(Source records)
________________

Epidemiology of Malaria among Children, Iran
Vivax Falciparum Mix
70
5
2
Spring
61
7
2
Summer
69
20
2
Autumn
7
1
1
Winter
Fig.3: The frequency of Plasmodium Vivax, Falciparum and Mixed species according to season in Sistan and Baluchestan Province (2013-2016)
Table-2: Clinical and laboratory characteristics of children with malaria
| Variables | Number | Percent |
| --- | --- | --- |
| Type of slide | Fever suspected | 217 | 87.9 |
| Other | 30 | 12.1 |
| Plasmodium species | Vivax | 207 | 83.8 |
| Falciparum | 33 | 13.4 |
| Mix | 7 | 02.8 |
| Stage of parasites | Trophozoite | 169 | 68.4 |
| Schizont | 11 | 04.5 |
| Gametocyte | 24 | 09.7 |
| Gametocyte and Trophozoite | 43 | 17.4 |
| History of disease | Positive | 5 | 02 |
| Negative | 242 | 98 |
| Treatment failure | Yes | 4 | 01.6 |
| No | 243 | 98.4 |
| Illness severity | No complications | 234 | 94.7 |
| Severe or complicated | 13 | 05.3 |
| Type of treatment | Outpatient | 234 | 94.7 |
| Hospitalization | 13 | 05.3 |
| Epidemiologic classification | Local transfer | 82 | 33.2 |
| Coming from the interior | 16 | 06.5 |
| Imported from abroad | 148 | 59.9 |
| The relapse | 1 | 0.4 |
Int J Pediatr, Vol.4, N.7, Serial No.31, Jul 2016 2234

________________

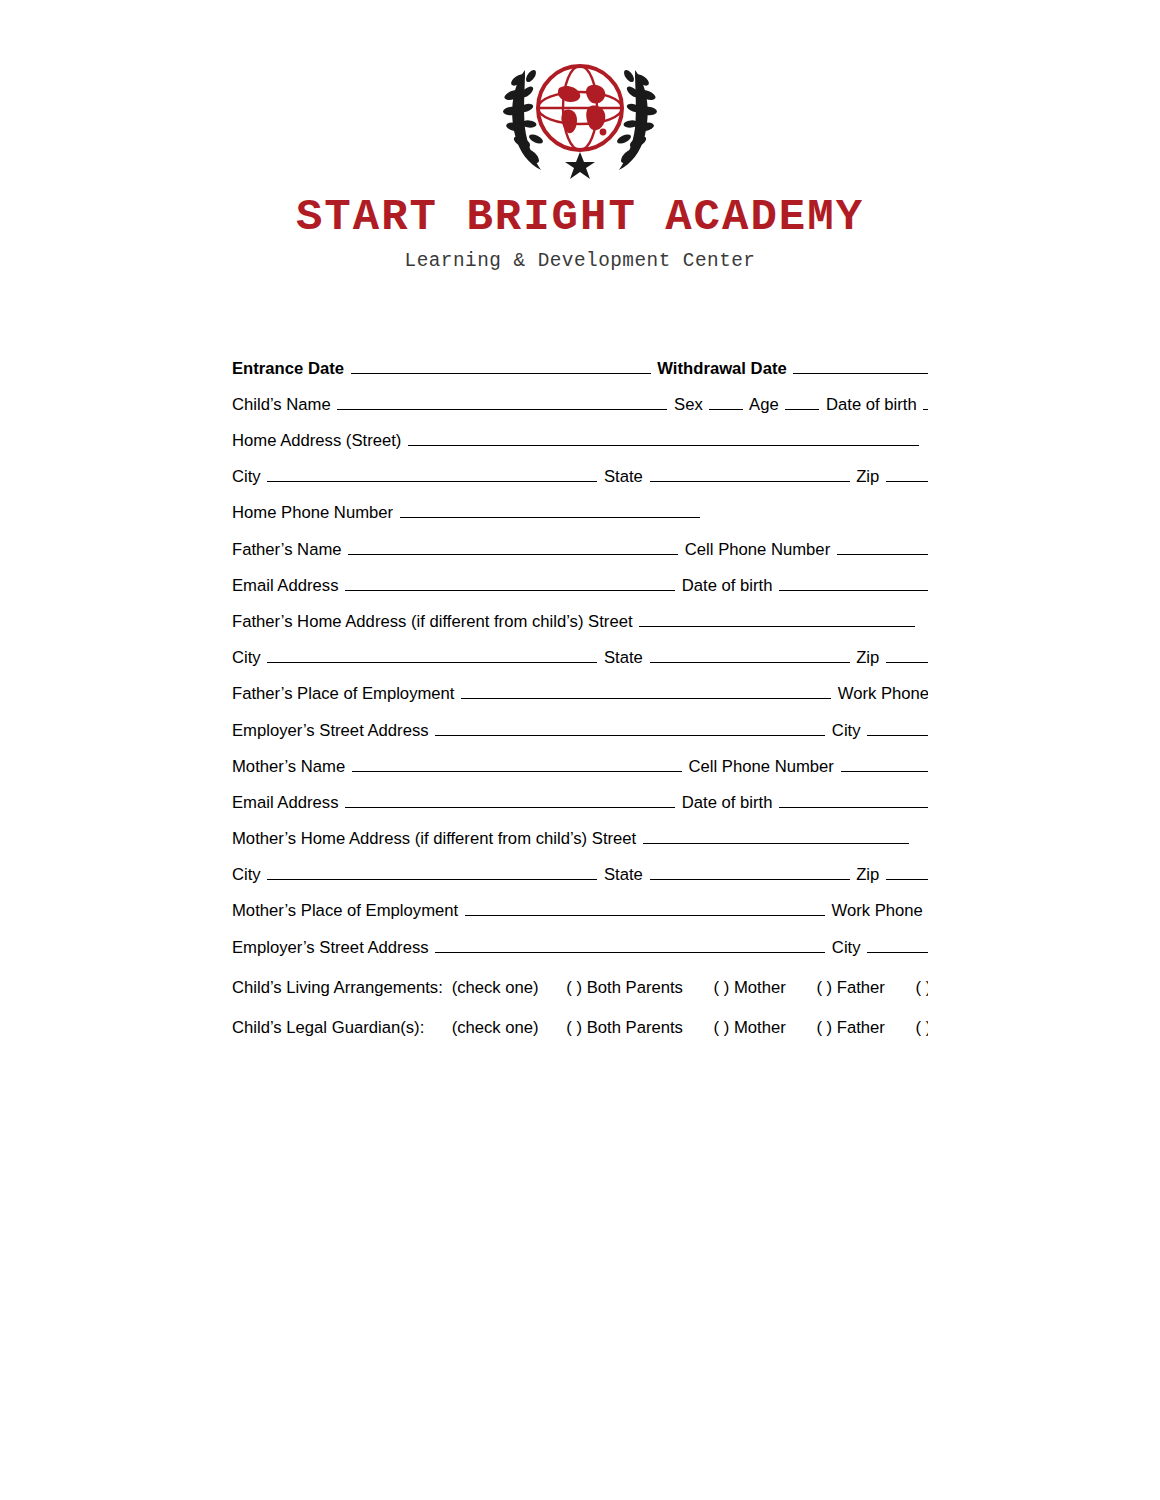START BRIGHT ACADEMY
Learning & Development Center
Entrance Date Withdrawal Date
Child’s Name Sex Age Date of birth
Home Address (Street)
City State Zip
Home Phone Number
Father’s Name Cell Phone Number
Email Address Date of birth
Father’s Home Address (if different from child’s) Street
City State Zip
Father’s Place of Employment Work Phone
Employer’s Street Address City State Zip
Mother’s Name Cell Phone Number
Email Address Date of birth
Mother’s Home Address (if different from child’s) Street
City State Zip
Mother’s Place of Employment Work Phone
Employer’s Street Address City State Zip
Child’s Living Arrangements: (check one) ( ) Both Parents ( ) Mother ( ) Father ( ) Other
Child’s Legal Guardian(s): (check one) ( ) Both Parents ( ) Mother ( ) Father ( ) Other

________________

### Exercise objective
Using the entries above, output exactly the lines between the line holding "243 | 98.4 |" and the line holding "Int J Pediatr, Vol.4, N.7, Serial", end lines included, and nothing more.

### Expected output
| No | 243 | 98.4 |
| Illness severity | No complications | 234 | 94.7 |
| Severe or complicated | 13 | 05.3 |
| Type of treatment | Outpatient | 234 | 94.7 |
| Hospitalization | 13 | 05.3 |
| Epidemiologic classification | Local transfer | 82 | 33.2 |
| Coming from the interior | 16 | 06.5 |
| Imported from abroad | 148 | 59.9 |
| The relapse | 1 | 0.4 |
Int J Pediatr, Vol.4, N.7, Serial No.31, Jul 2016 2234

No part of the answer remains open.